Не занимая никакой важной должности и не совершив никакого подвига, Цезарь был уже любим в Риме больше всех. Понятно, что, сделавшись консулом, он стал народным кумиром с безграничной властью, хоть и не выказывал до времени этой власти.
Фабий нередко мечтал о Цезаре, видя в нем героя, полубога, мечтал о том времени, когда этот герой сбросит маску скромности и совершит подвиги на удивление всему миру. В чем будут заключаться эти подвиги, Фабий, конечно, не мог предугадать, но был уверен в гениальности кумира и обожал его, готовый броситься в огонь и в воду, лишь бы лучи ореола славы Цезаря осветили и его личность.
Аврелий, бывший гораздо старше своего родственника, глядел на арену мира и ее героев скептическим оком опытного человека. Не делая долгов, а напротив, сам не прочь дать взаймы на выгодных для себя условиях, не любя пиров с присутствием особ вроде Цитерис, не играя в азартные игры, не держа пари на бегах, он не имел никакого влечения к кружку Цезаря.

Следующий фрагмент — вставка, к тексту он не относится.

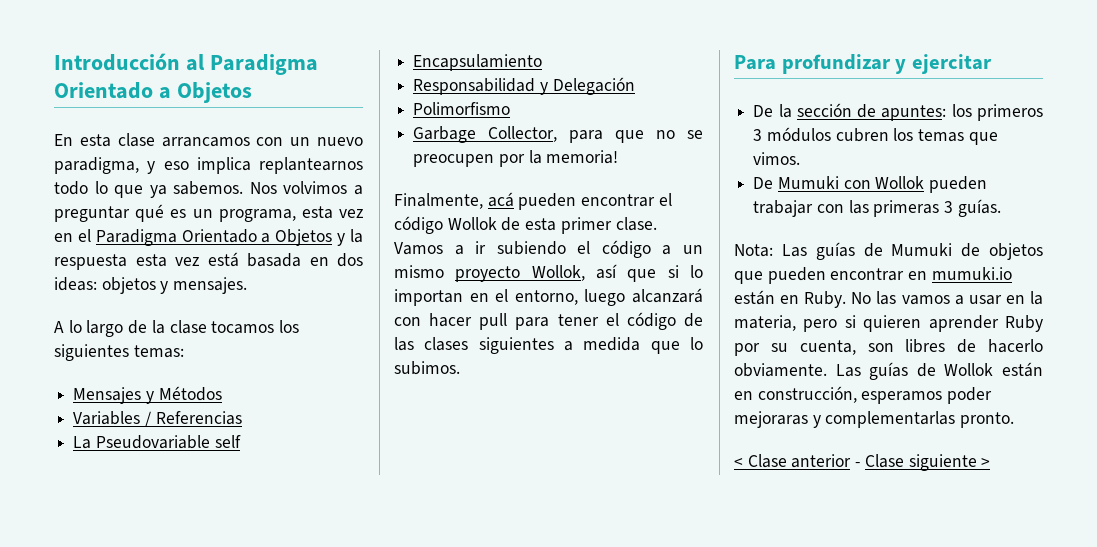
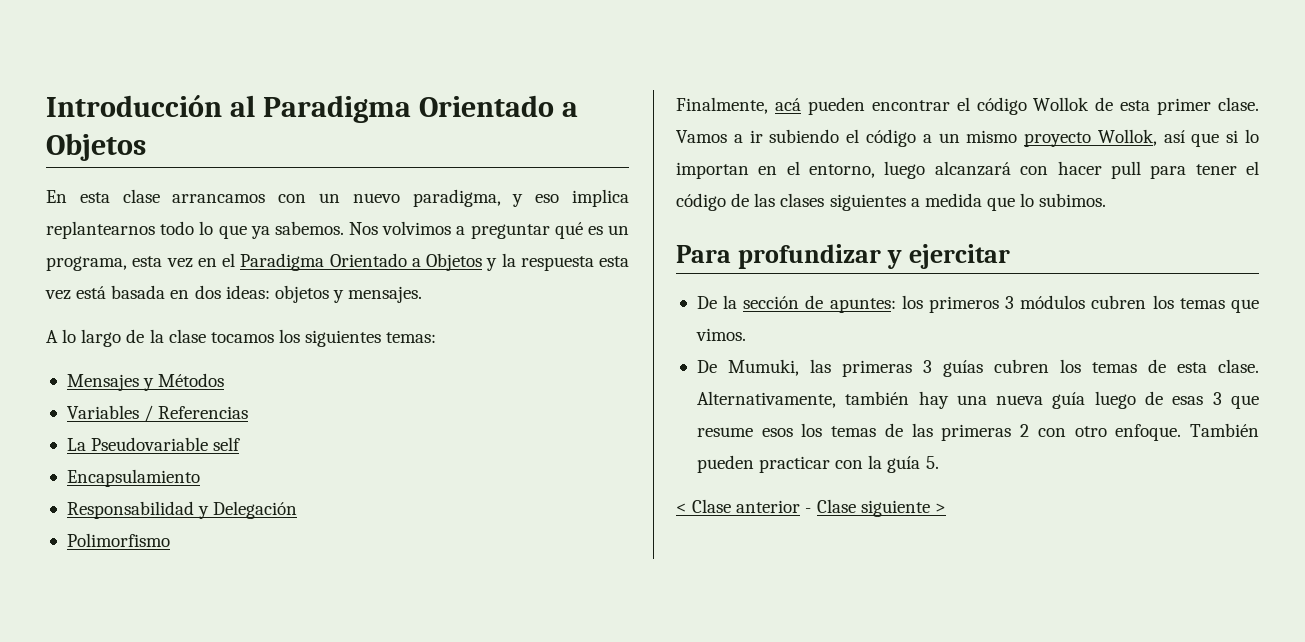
[413,126,703,143] [413,150,619,167] // Garbage Collector, para que no se preocupen por la memoria! -> (170, 540) none
[777,176,988,193] [753,199,1001,217] [734,242,1043,260] [734,267,1012,284] [734,290,1043,308] [734,315,1043,332] [734,339,1043,356] [734,362,1043,380] [734,386,993,404] [734,411,1015,428] Mumuki con Wollok pueden trabajar con las primeras 3 guías. // Nota: Las guías de Mumuki de objetos que pueden encontrar en mumuki.io están en Ruby. No las vamos a usar en la materia, pero si quieren aprender Ruby por su cuenta, son libres de hacerlo obviamente. Las guías de Wollok están en construcción, esperamos poder mejoraras y complementarlas pronto. -> [727,359,1259,377] [696,391,1259,409] [696,423,1259,441] [696,455,939,473] Mumuki, las primeras 3 guías cubren los temas de esta clase. Alternativamente, también hay una nueva guía luego de esas 3 que resume esos los temas de las primeras 2 con otro enfoque. También pueden practicar con la guía 5.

Аврелия не тянуло в бурный водоворот деятельности с заманчивой, но неверной перспективой будущей славы, похожей на журавля в небе. Он довольствовался тем, что могло дать ему настоящее, не мечтая о будущем. Целых двенадцать лет своей жизни он провел в походах, но не желал сам командовать даже малым отрядом, сознавая всю тяжесть ответственности вождей, обязанности которых он, по своей честности, не мог бы нести кое-как подобно другим.
Аврелий не стремился к выслугам и отличиям, довольный внутренним сознанием принесенной им пользы общему делу. Он был полон надежд на карьеру, но эта карьера не представлялась ему, как Фабию, в виде лавровых венков и триумфальных колесниц или в виде геройской смерти с вечною памятью в летописях. Аврелий видел свою карьеру во всеобщем уважении за полезные, хотя и не громкие подвиги.